C’est une opinion généralement reçue que la France est une nation démocratique, tandis que l’Angleterre est une nation aristocratique : je veux bien qu’il en soit ainsi ; mais si je regarde à l’industrie des deux peuples, j’y vois exprimé un tout autre ordre de faits. À peine ai-je mis le pied dans cette partie de l’exposition où est représentée la Grande-Bretagne, que mes regards se trouvent aussitôt frappés par ces inventions destinées à alléger et à multiplier le travail, par ces colosses d’acier qui ajoutent aux bras des faibles les forces d’Antée, par ces mille procédés de la science qui se proposent d’introduire des perfectionnemens pratiques dans la nourriture, l’habillement, l’intérieur des habitations, et dont la conséquence inévitable est d’étendre les élémens du bien-être à toutes les classes.
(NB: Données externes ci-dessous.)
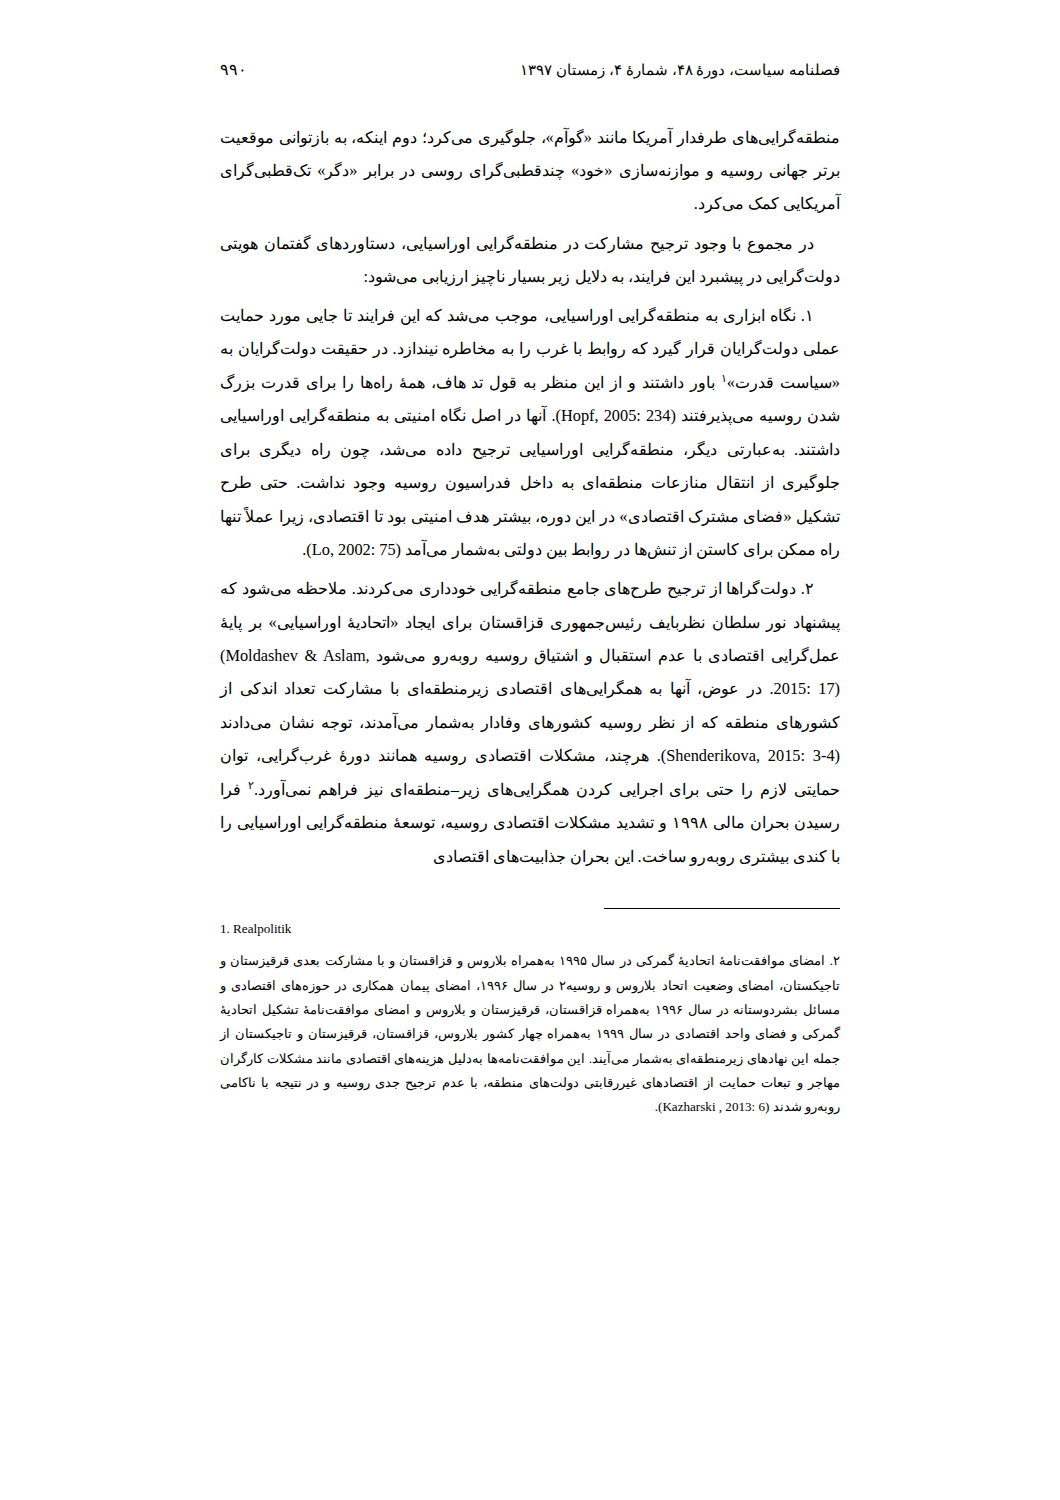فصلنامه سیاست، دورهٔ ۴۸، شمارهٔ ۴، زمستان ۱۳۹۷
۹۹۰
منطقه‌گرایی‌های طرفدار آمریکا مانند «گوآم»، جلوگیری می‌کرد؛ دوم اینکه، به بازتوانی موقعیت برتر جهانی روسیه و موازنه‌سازی «خود» چندقطبی‌گرای روسی در برابر «دگر» تک‌قطبی‌گرای آمریکایی کمک می‌کرد.
در مجموع با وجود ترجیح مشارکت در منطقه‌گرایی اوراسیایی، دستاوردهای گفتمان هویتی دولت‌گرایی در پیشبرد این فرایند، به دلایل زیر بسیار ناچیز ارزیابی می‌شود:
۱. نگاه ابزاری به منطقه‌گرایی اوراسیایی، موجب می‌شد که این فرایند تا جایی مورد حمایت عملی دولت‌گرایان قرار گیرد که روابط با غرب را به مخاطره نیندازد. در حقیقت دولت‌گرایان به «سیاست قدرت»۱ باور داشتند و از این منظر به قول تد هاف، همهٔ راه‌ها را برای قدرت بزرگ شدن روسیه می‌پذیرفتند (Hopf, 2005: 234). آنها در اصل نگاه امنیتی به منطقه‌گرایی اوراسیایی داشتند. به‌عبارتی دیگر، منطقه‌گرایی اوراسیایی ترجیح داده می‌شد، چون راه دیگری برای جلوگیری از انتقال منازعات منطقه‌ای به داخل فدراسیون روسیه وجود نداشت. حتی طرح تشکیل «فضای مشترک اقتصادی» در این دوره، بیشتر هدف امنیتی بود تا اقتصادی، زیرا عملاً تنها راه ممکن برای کاستن از تنش‌ها در روابط بین دولتی به‌شمار می‌آمد (Lo, 2002: 75).
۲. دولت‌گراها از ترجیح طرح‌های جامع منطقه‌گرایی خودداری می‌کردند. ملاحظه می‌شود که پیشنهاد نور سلطان نظربایف رئیس‌جمهوری قزاقستان برای ایجاد «اتحادیهٔ اوراسیایی» بر پایهٔ عمل‌گرایی اقتصادی با عدم استقبال و اشتیاق روسیه روبه‌رو می‌شود (Moldashev & Aslam, 2015: 17). در عوض، آنها به همگرایی‌های اقتصادی زیرمنطقه‌ای با مشارکت تعداد اندکی از کشورهای منطقه که از نظر روسیه کشورهای وفادار به‌شمار می‌آمدند، توجه نشان می‌دادند (Shenderikova, 2015: 3-4). هرچند، مشکلات اقتصادی روسیه همانند دورهٔ غرب‌گرایی، توان حمایتی لازم را حتی برای اجرایی کردن همگرایی‌های زیر–منطقه‌ای نیز فراهم نمی‌آورد.۲ فرا رسیدن بحران مالی ۱۹۹۸ و تشدید مشکلات اقتصادی روسیه، توسعهٔ منطقه‌گرایی اوراسیایی را با کندی بیشتری روبه‌رو ساخت. این بحران جذابیت‌های اقتصادی
1. Realpolitik
۲. امضای موافقت‌نامهٔ اتحادیهٔ گمرکی در سال ۱۹۹۵ به‌همراه بلاروس و قزاقستان و با مشارکت بعدی قرقیزستان و تاجیکستان، امضای وضعیت اتحاد بلاروس و روسیه۲ در سال ۱۹۹۶، امضای پیمان همکاری در حوزه‌های اقتصادی و مسائل بشردوستانه در سال ۱۹۹۶ به‌همراه قزاقستان، قرقیزستان و بلاروس و امضای موافقت‌نامهٔ تشکیل اتحادیهٔ گمرکی و فضای واحد اقتصادی در سال ۱۹۹۹ به‌همراه چهار کشور بلاروس، قزاقستان، قرقیزستان و تاجیکستان از جمله این نهادهای زیرمنطقه‌ای به‌شمار می‌آیند. این موافقت‌نامه‌ها به‌دلیل هزینه‌های اقتصادی مانند مشکلات کارگران مهاجر و تبعات حمایت از اقتصادهای غیررقابتی دولت‌های منطقه، با عدم ترجیح جدی روسیه و در نتیجه با ناکامی روبه‌رو شدند (Kazharski , 2013: 6).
Est-ce à dire pour cela que l’Angleterre ne cultive point aussi les industries de luxe ? Non sans doute : quatre ou cinq orfèvres et joailliers de Londres ont envoyé à l’exhibition de 1862 une masse d’or, d’argent et de pierreries dont la valeur matérielle, indépendante du travail, s’élève à plus de 25 millions de francs et dépasse au moins de moitié les richesses du même genre exposées par les joailliers de toutes les autres contrées réunies[1]. Les grandes

  1. Les caisses vitrées où reposent ces trésors sont un grand sujet d’attraction pour la foule. M. Garrard expose le collier, la plaque et l’étoile des différens ordres de la Jarretière, du Bain, du Chardon, de Saint-Patrick, de l’Étoile de l’Inde, une collection de tiares, de colliers, de bracelets et de broches revêtus d’une variété de pierres précieuses. Derrière les gerbes de perles, de diamans, de rubis aux différentes teintes, des améthystes, des émeraudes, rayonne le fameux Koh-i-noor, cette montagne de lumière qui appartient à la reine.